* **DOCUMENT PASSAGE**
• • • •

I'm not sure it matters much, but this function is called outside of
rb->spinlock, while __bpf_ringbuf_reserve() does hold a lock while
doing that WRITE_ONCE(). So it might not make any difference, but I
have mild preference for smp_load_acquire() here.

> >>   }
> >>
> >>   static u32 ringbuf_total_data_sz(const struct bpf_ringbuf *rb)
> >> @@ -402,11 +419,43 @@ bpf_ringbuf_restore_from_rec(struct bpf_ringbuf_hdr *hdr)
> >>          return (void*)((addr & PAGE_MASK) - off);
> >>   }
> >>
> >> +

[...]

> >> +       /* In overwrite mode, move overwrite_pos to the next record to be
> >> +        * overwritten if the ring buffer is full
> >> +        */
> >
> > hm... here I think the important point is that we search for the next
> > record boundary until which we need to overwrite data such that it
> > fits newly reserved record. "next record to be overwritten" isn't that
> > important (we might never need to overwrite it). Important are those
> > aspects of a) staying on record boundary and b) consuming enough
> > records to reserve the new one.
> >
> > Can you please update the comment to mention the above points?
> >
>
> Sure, I'll update the comment to:
>
> In overwrite mode, advance overwrite_pos when the ring buffer is full.
> The key points are to stay on record boundaries and consume enough
> records to fit the new one.
>

ok

[...]

>
> >> +                          unsigned long rec_pos,
> >> +                          unsigned long cons_pos,
> >> +                          u32 len, u64 flags)
> >> +{
> >> +       unsigned long rec_end;
> >> +
> >> +       if (flags & BPF_RB_FORCE_WAKEUP)

• • • •

* **MATERIAL SUPPLIED**
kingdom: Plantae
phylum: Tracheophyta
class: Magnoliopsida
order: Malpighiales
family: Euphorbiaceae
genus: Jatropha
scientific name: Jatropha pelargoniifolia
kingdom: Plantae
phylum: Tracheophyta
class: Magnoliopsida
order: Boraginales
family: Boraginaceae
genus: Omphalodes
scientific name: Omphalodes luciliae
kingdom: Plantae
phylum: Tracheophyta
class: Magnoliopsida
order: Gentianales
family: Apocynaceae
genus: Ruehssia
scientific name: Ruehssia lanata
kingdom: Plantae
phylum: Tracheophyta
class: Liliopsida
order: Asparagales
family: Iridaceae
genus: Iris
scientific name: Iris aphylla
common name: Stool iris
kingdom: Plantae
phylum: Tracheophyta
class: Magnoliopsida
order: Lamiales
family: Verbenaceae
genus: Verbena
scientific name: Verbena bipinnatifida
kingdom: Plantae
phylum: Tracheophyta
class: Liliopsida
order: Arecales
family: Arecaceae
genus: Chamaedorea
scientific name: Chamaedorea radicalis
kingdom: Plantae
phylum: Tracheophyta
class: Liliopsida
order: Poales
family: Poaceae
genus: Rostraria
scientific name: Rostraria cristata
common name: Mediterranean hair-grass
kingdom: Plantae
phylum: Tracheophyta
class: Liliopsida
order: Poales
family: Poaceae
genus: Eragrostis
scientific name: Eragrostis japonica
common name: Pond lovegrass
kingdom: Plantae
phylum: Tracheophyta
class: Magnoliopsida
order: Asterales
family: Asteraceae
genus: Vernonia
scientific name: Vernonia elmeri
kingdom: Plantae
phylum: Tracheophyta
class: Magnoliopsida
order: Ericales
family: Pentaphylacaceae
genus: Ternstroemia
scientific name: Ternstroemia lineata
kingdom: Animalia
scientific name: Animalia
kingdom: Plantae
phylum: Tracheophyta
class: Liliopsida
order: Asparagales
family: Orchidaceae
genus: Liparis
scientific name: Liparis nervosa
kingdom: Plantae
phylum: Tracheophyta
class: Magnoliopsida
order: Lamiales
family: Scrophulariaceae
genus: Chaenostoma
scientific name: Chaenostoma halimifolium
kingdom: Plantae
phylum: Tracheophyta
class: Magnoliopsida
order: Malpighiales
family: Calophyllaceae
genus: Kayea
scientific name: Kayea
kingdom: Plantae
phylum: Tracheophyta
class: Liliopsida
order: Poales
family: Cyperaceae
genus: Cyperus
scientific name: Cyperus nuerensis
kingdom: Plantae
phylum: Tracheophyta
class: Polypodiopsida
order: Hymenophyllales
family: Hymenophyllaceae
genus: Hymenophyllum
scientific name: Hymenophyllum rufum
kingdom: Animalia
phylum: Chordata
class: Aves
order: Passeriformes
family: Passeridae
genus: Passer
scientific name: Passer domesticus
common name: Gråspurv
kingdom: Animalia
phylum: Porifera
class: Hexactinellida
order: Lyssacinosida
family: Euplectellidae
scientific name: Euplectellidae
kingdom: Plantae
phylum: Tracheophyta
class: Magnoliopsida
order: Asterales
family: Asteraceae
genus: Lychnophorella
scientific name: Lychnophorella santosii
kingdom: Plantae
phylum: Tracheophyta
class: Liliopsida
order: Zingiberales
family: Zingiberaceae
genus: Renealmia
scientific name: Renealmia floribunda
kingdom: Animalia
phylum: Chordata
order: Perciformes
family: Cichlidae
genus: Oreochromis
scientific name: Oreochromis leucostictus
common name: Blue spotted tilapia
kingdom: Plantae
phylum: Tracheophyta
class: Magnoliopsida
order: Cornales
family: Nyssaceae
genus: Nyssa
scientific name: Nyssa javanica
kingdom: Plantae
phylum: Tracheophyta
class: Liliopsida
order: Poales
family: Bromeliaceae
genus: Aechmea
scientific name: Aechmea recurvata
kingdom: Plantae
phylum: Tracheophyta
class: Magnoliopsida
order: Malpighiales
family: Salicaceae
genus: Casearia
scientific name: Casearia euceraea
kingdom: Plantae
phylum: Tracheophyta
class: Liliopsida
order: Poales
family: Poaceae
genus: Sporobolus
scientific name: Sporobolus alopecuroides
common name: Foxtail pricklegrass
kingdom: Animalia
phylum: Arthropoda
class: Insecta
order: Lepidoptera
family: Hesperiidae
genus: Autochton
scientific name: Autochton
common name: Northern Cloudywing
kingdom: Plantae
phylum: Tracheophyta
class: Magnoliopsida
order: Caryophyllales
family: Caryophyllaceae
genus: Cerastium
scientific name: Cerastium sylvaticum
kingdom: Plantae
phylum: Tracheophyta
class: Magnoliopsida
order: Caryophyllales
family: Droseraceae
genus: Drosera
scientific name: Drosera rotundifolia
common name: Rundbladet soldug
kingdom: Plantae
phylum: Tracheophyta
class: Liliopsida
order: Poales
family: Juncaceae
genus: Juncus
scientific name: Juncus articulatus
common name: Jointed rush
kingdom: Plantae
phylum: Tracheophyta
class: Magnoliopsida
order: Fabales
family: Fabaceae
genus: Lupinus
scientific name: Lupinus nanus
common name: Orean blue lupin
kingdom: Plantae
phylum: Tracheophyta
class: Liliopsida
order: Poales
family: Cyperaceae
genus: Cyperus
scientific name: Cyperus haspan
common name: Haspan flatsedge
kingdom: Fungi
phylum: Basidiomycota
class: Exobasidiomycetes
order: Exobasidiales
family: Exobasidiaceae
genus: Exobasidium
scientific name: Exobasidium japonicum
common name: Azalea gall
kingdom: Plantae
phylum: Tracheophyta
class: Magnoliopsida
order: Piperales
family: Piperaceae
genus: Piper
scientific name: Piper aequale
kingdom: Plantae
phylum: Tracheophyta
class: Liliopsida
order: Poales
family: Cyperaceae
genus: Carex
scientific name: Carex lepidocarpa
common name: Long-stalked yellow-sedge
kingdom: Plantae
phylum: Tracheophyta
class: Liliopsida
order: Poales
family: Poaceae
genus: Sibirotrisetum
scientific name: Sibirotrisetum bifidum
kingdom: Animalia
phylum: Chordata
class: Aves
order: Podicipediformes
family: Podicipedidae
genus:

• • • •

* **WHAT TO WORK ON**
A. Which function or macro names in the ring buffer review thread have an opening parenthesis directly after them?
B. Pick up the ring buffer review thread after its final line and keep writing it.

* **THE ANSWERS**
A. __bpf_ringbuf_reserve, WRITE_ONCE, smp_load_acquire, ringbuf_total_data_sz, bpf_ringbuf_restore_from_rec

B.
> >> +               return true;
> >> +
> >> +       if (flags & BPF_RB_NO_WAKEUP)
> >> +               return false;
> >> +
> >> +       /* for non-overwrite mode, if consumer caught up and is waiting for
> >> +        * our record, notify about new data availability
> >> +        */
> >> +       if (likely(!rb->overwrite_mode))
> >> +               return cons_pos == rec_pos;
> >> +
> >> +       /* for overwrite mode, to give the consumer a chance to catch up
> >> +        * before being overwritten, wake up consumer every half a round
> >> +        * ahead.
> >> +        */
> >> +       rec_end = rec_pos + ringbuf_round_up_hdr_len(len);
> >> +
> >> +       cons_pos &= (rb->mask >> 1);
> >> +       rec_pos &= (rb->mask >> 1);
> >> +       rec_end &= (rb->mask >> 1);
> >> +
> >> +       if (cons_pos == rec_pos)
> >> +               return true;
> >> +
> >> +       if (rec_pos < cons_pos && cons_pos < rec_end)
> >> +               return true;
> >> +
> >> +       if (rec_end < rec_pos && (cons_pos > rec_pos || cons_pos < rec_end))
> >> +               return true;
> >> +
> >
> > hm... ok, let's discuss this. Why do we need to do some half-round
> > heuristic for overwrite mode? If a consumer is falling behind it
> > should be actively trying to catch up and they don't need notification
> > (that's the non-overwrite mode logic already).
> >
> > So there is more to this than a brief comment you left, can you please
> > elaborate?
> >
>
> The half-round wakeup was originally intended to work with libbpf in the
> v1 version. In that version, libbpf used a retry loop to safely copy data
> from the ring buffer that hadn’t been overwritten. By waking the consumer
> once every half round, there was always a period where the consumer and
> producer did not overlap, which helped reduce the number of retries.

I can't say I completely grok the logic here, but do you think we
should still keep this half-round wakeup? It looks like an arbitrary
heuristic, so I'd rather not have it.

>
> > pw-bot: cr
> >
> >> +       return false;
> >> +}
> >> +
> >> +static __always_inline
> >
> > we didn't have always_inline before, any strong reason to add it now?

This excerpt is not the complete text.